INSTRUCTIONS FOR THE TASK -
Answer these questions from the post below on self-love:
1. How old is the daughter?
2. Who wrote Secrets of the Millionaire Mind?
3. What do feelings of kindness release into the body?

My 10 year old daughter excitedly came into the room where I am working and read aloud something she thought was great in the 20th Anniversary Harry Potter Special Edition Newsweek Magazine she was thrilled to receive this afternoon. She read aloud to me a Harry Potter fan letter from the article, “What Harry Potter Means to Me”. She read:
"I discovered Harry Potter when I was in middle school, a time when I was struggling to find my happiness and myself. This magical world opened my imagination, taught me to love myself and my flaws/quirks, gave me hope and made me feel alive. Harry Potter was and forever will be, my saving grace.” Ashley Craig.
I was very touched that this is what she wanted to share with me out of the entire magazine; and that she got the fact that accepting our flaws and quirks is an important part of being happy.
She knew I would be glad to hear that this letter found its way into her beautiful, slick, shiny new magazine because we have been talking for a long time about how important self love is. And that it starts with accepting all parts of ourselves, even the parts we don't like so much.
I used to think that if I was hard on myself then I would improve in the areas I felt lackluster. But the opposite is true because feelings of shame release chemicals in the body that shut down the learning centers of the brain which makes it then impossible to improve. Feelings of kindness actually release dopamine into the body, which not only feels good but also opens the learning centers of the brain.
Recent research found that people who practice self-compassion are more motivated, relaxed and are happier than people who don't like letting themselves off the hook very easily.
Instead of getting down on myself for my foibles and mistakes, if I am self-nurturing, compassionate and accepting of myself and accepting of life as it happens, offering no resistance, then I am in alignment with myself and life. That can be hard if I am upset at something idiotic that I did, or if I do something that I think is achingly embarrassing, or if I start to compare myself to others and wonder why I have not been able to accomplish things I really wanted to that seem easy for others. It can be a downward spiral quickly. Guilt, shame, frustration and anger definitely don't feel good. If I think of the fact that all people make mistakes, that it is just part of being human, it is easier for me to forgive myself for whatever is making me feel guilty or ashamed.
T. Harv Eker, who wrote Secrets of the Millionaire Mind points out in a recent blog that feelings are just feelings and it is important to express them, even just in writing so they don't become toxic and fester inside of us.
I love what Iyanla Vanzant says about putting what you think are your shortfalls, what you think are your flaws and quirks, right out there and to declare them out front to take all the charge out of them.
And I also love this quote by Ekhart Tolle: “You may have noticed that the narrative of ‘me and my story’ is not all that satisfying, and for many it is actually very unpleasant.”
It is a proven fact that the mind is like velcro to anything negative that happens and like teflon to the positive things.
What works best for me to get out of the narrative of “me and my story” and all it’s accompanying negativity is to change brain states. If I shift to Alpha brain state by doing a breathing pattern for a few minutes, my body relaxes and in Alpha state it is hard to worry and be negative. It is important to note though, that is is hard to do a breathing pattern when stressed out, so first you have to think about something that relaxes you like walking on the beach or taking a hot bath, or whatever it is that relaxes you, and that will relax you enough to then start a deep breathing pattern. Once we are in Alpha state, the mind is alert, has clarity and access to intuition. In Alpha it is easy to be in the present moment when you have that intention. In the present moment our sense of identity no longer comes from our “story” but instead comes from a much deeper place, a place of pure consciousness.

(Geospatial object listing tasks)
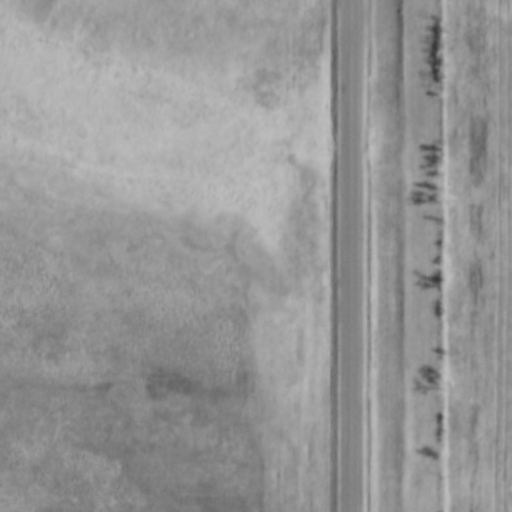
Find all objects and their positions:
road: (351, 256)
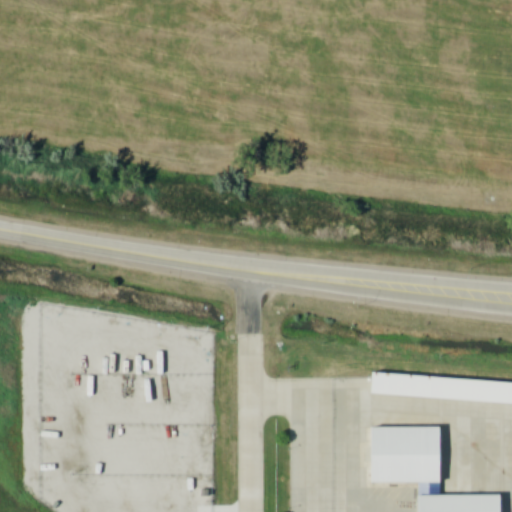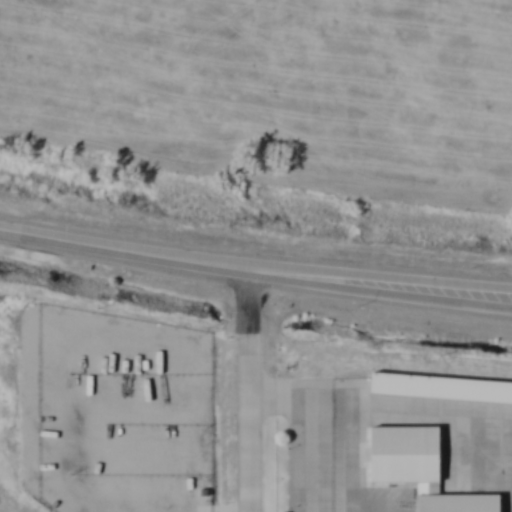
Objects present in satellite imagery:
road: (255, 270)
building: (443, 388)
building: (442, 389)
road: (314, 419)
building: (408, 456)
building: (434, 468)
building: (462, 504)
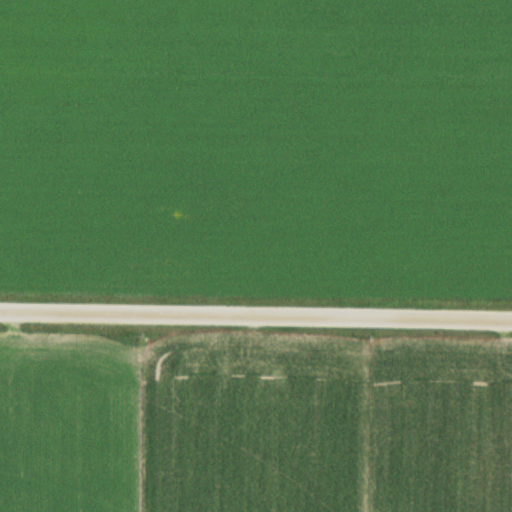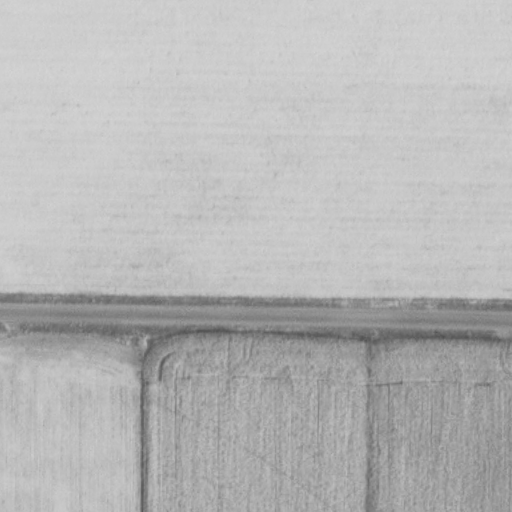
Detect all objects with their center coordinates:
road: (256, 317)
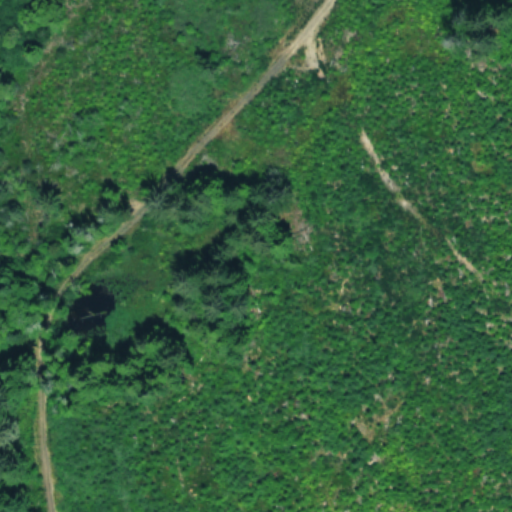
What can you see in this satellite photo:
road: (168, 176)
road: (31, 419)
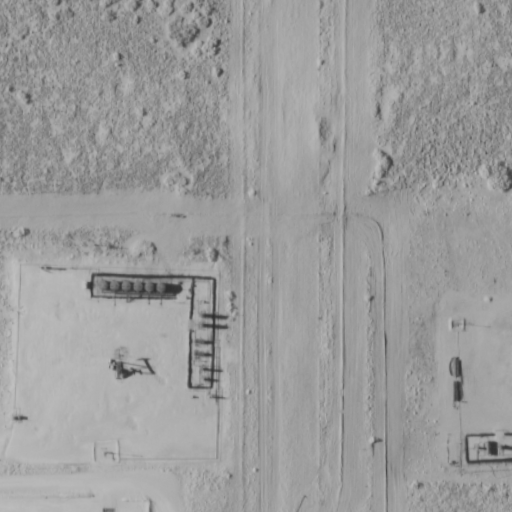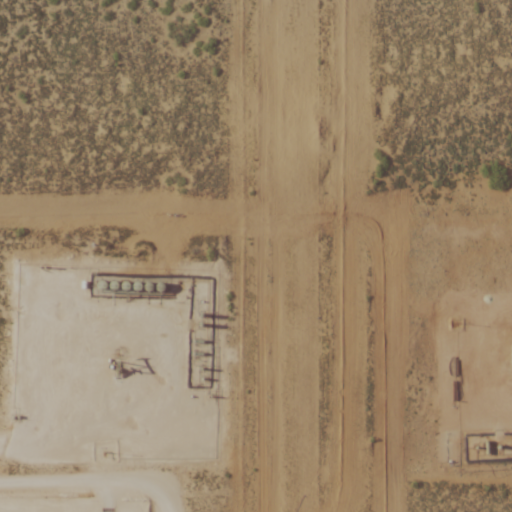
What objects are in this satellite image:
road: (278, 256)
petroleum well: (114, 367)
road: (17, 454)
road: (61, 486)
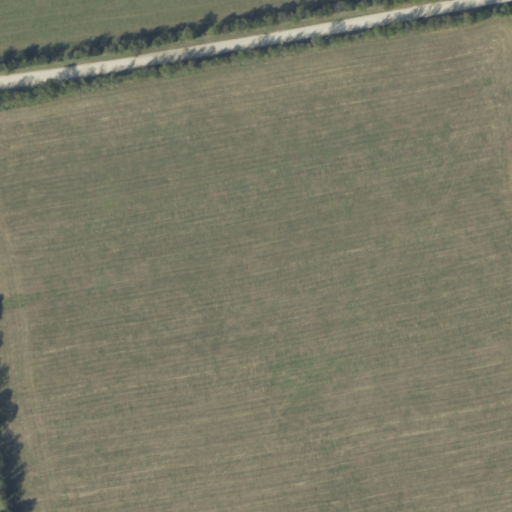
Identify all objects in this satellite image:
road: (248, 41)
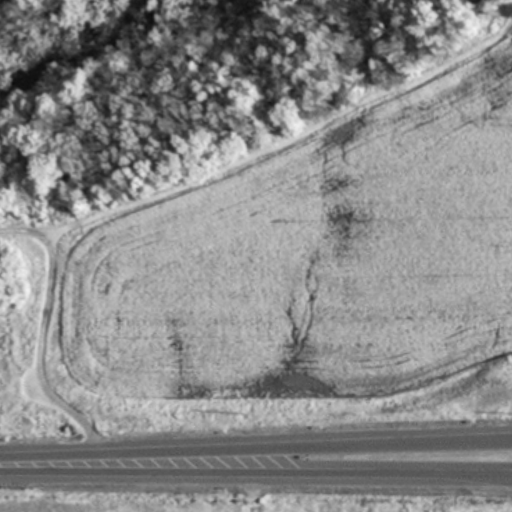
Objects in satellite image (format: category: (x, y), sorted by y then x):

WRITTEN ANSWER -
1. 10 years old
2. T. Harv Eker
3. Dopamine